Louis-Claude Fillion
Puis il vint... « Lorsque Notre-Seigneur revient vers ses disciples, et qu'il les trouve endormis, la première fois, il leur en fait un reproche ; la seconde fois, il se tait ; la troisième fois, il leur ordonne de se reposer » , dit S. Hilaire notant la différence des visites que Jésus fit aux apôtres après chacune de ses prières. Tous les interprètes ne sont cependant pas de son avis sur le sens des mots dormez maintenant. Théophylacte, Euthymius, Maldonat, Meyer et d'autres croient qu'ils expriment une piquante ironie : « Voici qu'on va m'arrêter ; dormez si vous en avez le courage ! » Mais l'ironie nous paraît peu naturelle, peu digne de Jésus en un pareil moment. Rien n'indique qu'il se soit départi à cet instant de l'esprit de douceur qui avait animé tous ses actes et toutes ses paroles pendant cette soirée mémorable. Nous préférons donc, avec la plupart des commentateurs, prendre la phrase dans sa signification obvie : « Dormez maintenant et prenez du repos! », dit fort bien S. Augustin, de Cons.
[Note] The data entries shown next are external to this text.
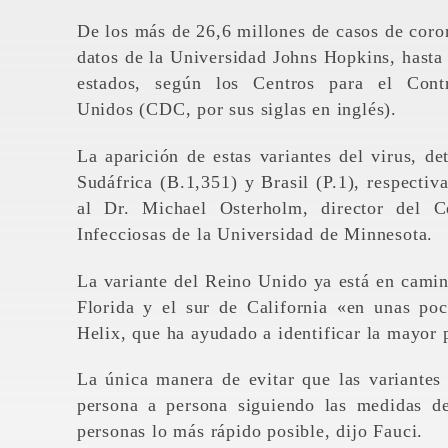
De los más de 26,6 millones de casos de coro
datos de la Universidad Johns Hopkins, hasta
estados, según los Centros para el Con
Unidos (CDC, por sus siglas en inglés).
La aparición de estas variantes del virus, d
Sudáfrica (B.1,351) y Brasil (P.1), respectiv
al Dr. Michael Osterholm, director del C
Infecciosas de la Universidad de Minnesota.
La variante del Reino Unido ya está en camin
Florida y el sur de California «en unas p
Helix, que ha ayudado a identificar la mayor
La única manera de evitar que las variantes
persona a persona siguiendo las medidas d
personas lo más rápido posible, dijo Fauci.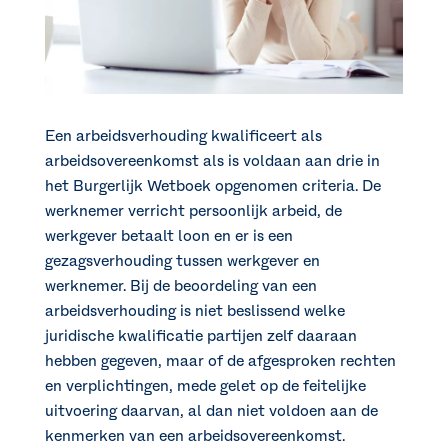
Een arbeidsverhouding kwalificeert als
arbeidsovereenkomst als is voldaan aan drie in
het Burgerlijk Wetboek opgenomen criteria. De
werknemer verricht persoonlijk arbeid, de
werkgever betaalt loon en er is een
gezagsverhouding tussen werkgever en
werknemer. Bij de beoordeling van een
arbeidsverhouding is niet beslissend welke
juridische kwalificatie partijen zelf daaraan
hebben gegeven, maar of de afgesproken rechten
en verplichtingen, mede gelet op de feitelijke
uitvoering daarvan, al dan niet voldoen aan de
kenmerken van een arbeidsovereenkomst.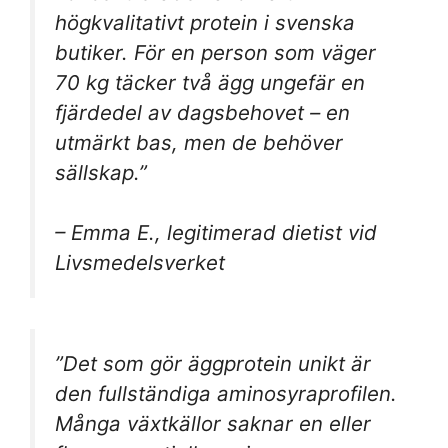
högkvalitativt protein i svenska
butiker. För en person som väger
70 kg täcker två ägg ungefär en
fjärdedel av dagsbehovet – en
utmärkt bas, men de behöver
sällskap.”
– Emma E., legitimerad dietist vid
Livsmedelsverket
”Det som gör äggprotein unikt är
den fullständiga aminosyraprofilen.
Många växtkällor saknar en eller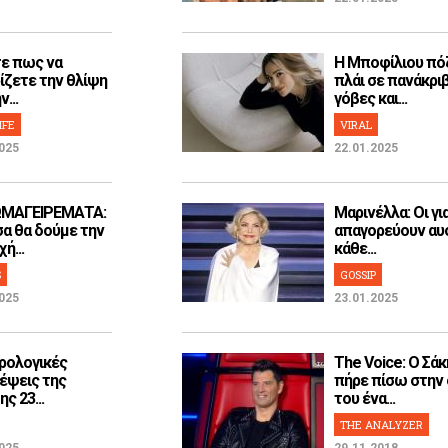
ε πως να
H Μποφίλιου πό
ίζετε την θλίψη
πλάι σε πανάκρι
...
γόβες και...
IFE
VIRAL
025
22.01.2025
ΜΑΓΕΙΡΕΜΑΤΑ:
Μαρινέλλα: Οι γι
α θα δούμε την
απαγορεύουν αυ
ή...
κάθε...
S
GOSSIP
025
23.01.2025
ρολογικές
The Voice: Ο Σάκ
έψεις της
πήρε πίσω στην
ς 23...
του ένα...
THE ANALYZER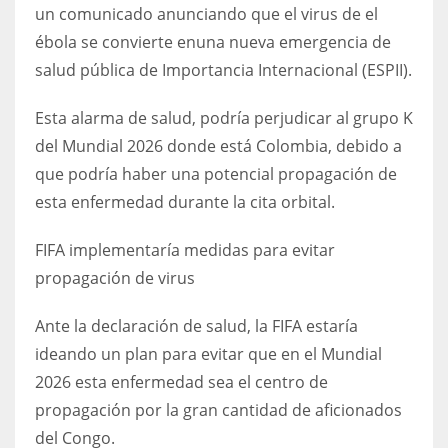
DEN
un comunicado anunciando que el virus de el
24
ébola se convierte enuna nueva emergencia de
salud pública de Importancia Internacional (ESPII).
PIT
Esta alarma de salud, podría perjudicar al grupo K
20
del Mundial 2026 donde está Colombia, debido a
que podría haber una potencial propagación de
NE
esta enfermedad durante la cita orbital.
16
FIFA implementaría medidas para evitar
OAK
propagación de virus
19
Ante la declaración de salud, la FIFA estaría
ideando un plan para evitar que en el Mundial
NYG
2026 esta enfermedad sea el centro de
24
propagación por la gran cantidad de aficionados
del Congo.
MIA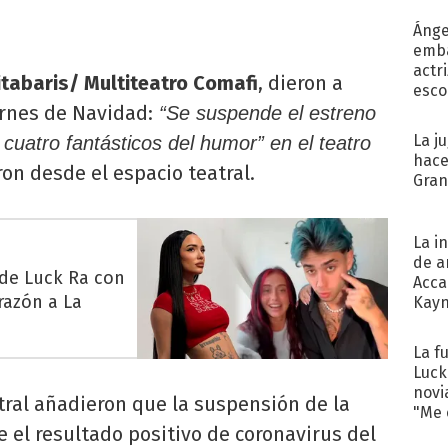
Ánge
emba
actr
tabaris/ Multiteatro Comafi
, dieron a
esco
ernes de Navidad:
“Se suspende el estreno
La j
uatro fantásticos del humor” en el teatro
hace
on desde el espacio teatral.
Gra
La i
de a
 de Luck Ra con
Acca
razón a La
Kayn
cum
La f
Luck
novi
tral añadieron que la suspensión de la
"Me e
e el resultado positivo de coronavirus del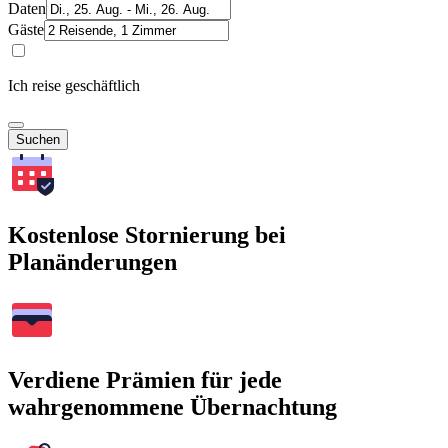
Daten
Gäste
Ich reise geschäftlich
Suchen
Kostenlose Stornierung bei
Planänderungen
Verdiene Prämien für jede
wahrgenommene Übernachtung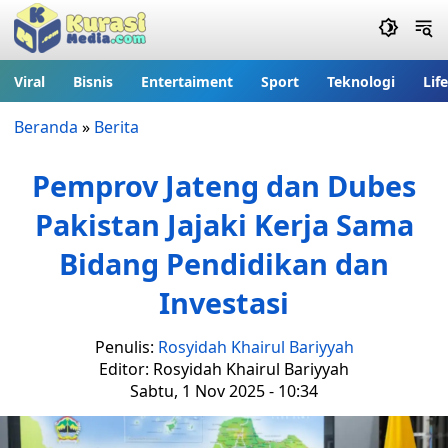
Viral
Bisnis
Entertaiment
Sport
Teknologi
Lif
Beranda
»
Berita
Pemprov Jateng dan Dubes
Pakistan Jajaki Kerja Sama
Bidang Pendidikan dan
Investasi
Penulis:
Rosyidah Khairul Bariyyah
Editor: Rosyidah Khairul Bariyyah
Sabtu, 1 Nov 2025 - 10:34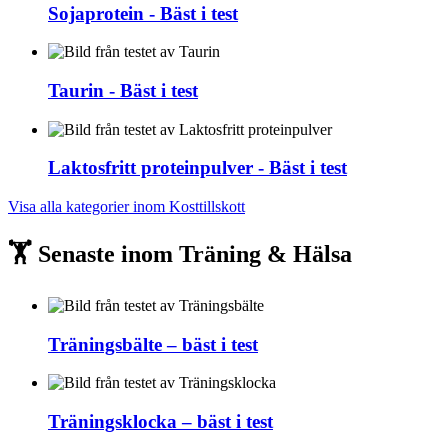
Sojaprotein - Bäst i test
Taurin - Bäst i test
Laktosfritt proteinpulver - Bäst i test
Visa alla kategorier inom Kosttillskott
🏋️ Senaste inom Träning & Hälsa
Träningsbälte – bäst i test
Träningsklocka – bäst i test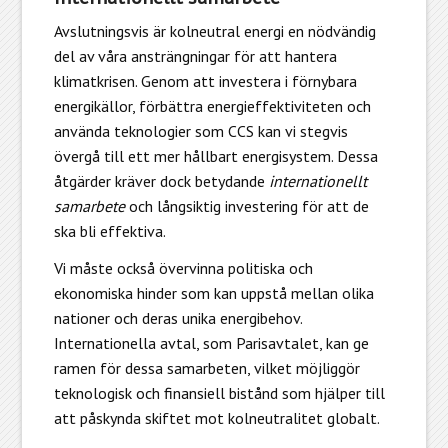
Avslutningsvis är kolneutral energi en nödvändig
del av våra ansträngningar för att hantera
klimatkrisen. Genom att investera i förnybara
energikällor, förbättra energieffektiviteten och
använda teknologier som CCS kan vi stegvis
övergå till ett mer hållbart energisystem. Dessa
åtgärder kräver dock betydande
internationellt
samarbete
och långsiktig investering för att de
ska bli effektiva.
Vi måste också övervinna politiska och
ekonomiska hinder som kan uppstå mellan olika
nationer och deras unika energibehov.
Internationella avtal, som Parisavtalet, kan ge
ramen för dessa samarbeten, vilket möjliggör
teknologisk och finansiell bistånd som hjälper till
att påskynda skiftet mot kolneutralitet globalt.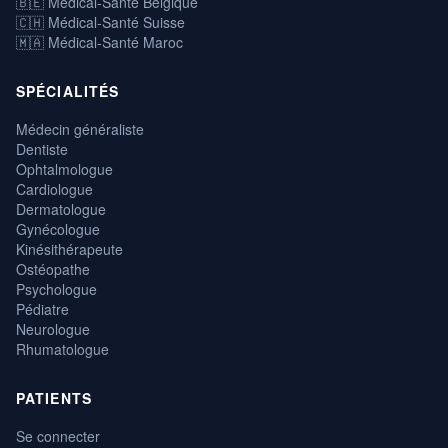
🇧🇪 Médical-Santé Belgique
🇨🇭 Médical-Santé Suisse
🇲🇦 Médical-Santé Maroc
SPÉCIALITÉS
Médecin généraliste
Dentiste
Ophtalmologue
Cardiologue
Dermatologue
Gynécologue
Kinésithérapeute
Ostéopathe
Psychologue
Pédiatre
Neurologue
Rhumatologue
PATIENTS
Se connecter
Evang. Livre 3, chap. 4. Désormais, il est assez fort pour se passer de tout secours humain : il permet donc aimablement à ses amis de se reposer jusqu'à l'arrivée du traître. - Reposez- vous ; cette expression marque un repos complet et favorise l'opinion que nous venons d'adopter. Le divin Maître n'a pu l'employer que pour accorder réellement aux trois disciples toute liberté de chercher dans un sommeil réparateur quelque trêve à leurs fatigues et à leurs inquiétudes. - Voici que l'heure approche... C'est comme s'il disait : Profitez de ce répit bien court qui vous est laissé. Avec quel calme l'âme de Jésus, rassérénée par la prière et par l'abandon le plus parfait au plan divin, envisage les affreuses souffrances qui l'attendent !
Fulcran Vigouroux
Dormez maintenant, etc. Ces paroles se prennent généralement dans un sens ironique. Ce n’est pas une permission que le Sauveur donne à ses apôtres, mais un reproche qu’il leur fait de ce qu’ils se mettaient si peu en peine de l’approche du péril qu’il leur avait annoncé.